### ASSIGNMENT
Give back every record exactly, with its pictures left out.
---------- TASK DATA
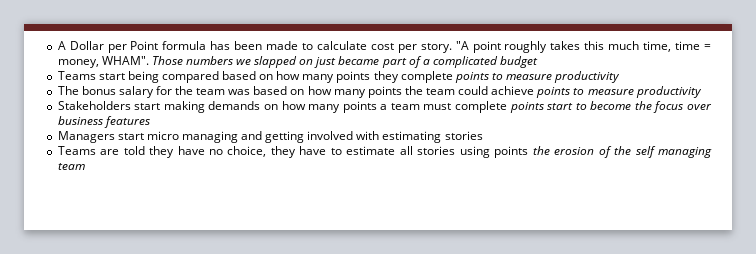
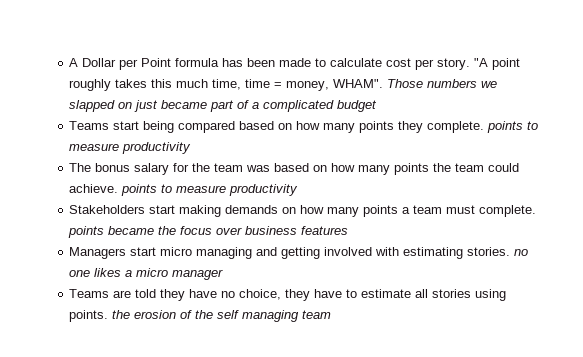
[400,71,453,83] complete -> [427,121,485,133] complete.
[491,86,535,95] achieve -> [69,184,119,193] achieve.
[454,101,632,113] complete points start to become -> [479,205,537,217] [68,226,155,238] complete. points became
[444,131,483,140] stories -> [467,247,529,256] [69,268,224,280] stories. no one likes a micro manager
[494,146,529,158] points -> [69,310,109,322] points.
--------------------
### RESULT OF THIS TASK
[400,71,453,83] complete -> [427,121,485,133] complete.
[491,86,535,95] achieve -> [69,184,119,193] achieve.
[454,101,632,113] complete points start to become -> [479,205,537,217] [68,226,155,238] complete. points became
[444,131,483,140] stories -> [467,247,529,256] [69,268,224,280] stories. no one likes a micro manager
[494,146,529,158] points -> [69,310,109,322] points.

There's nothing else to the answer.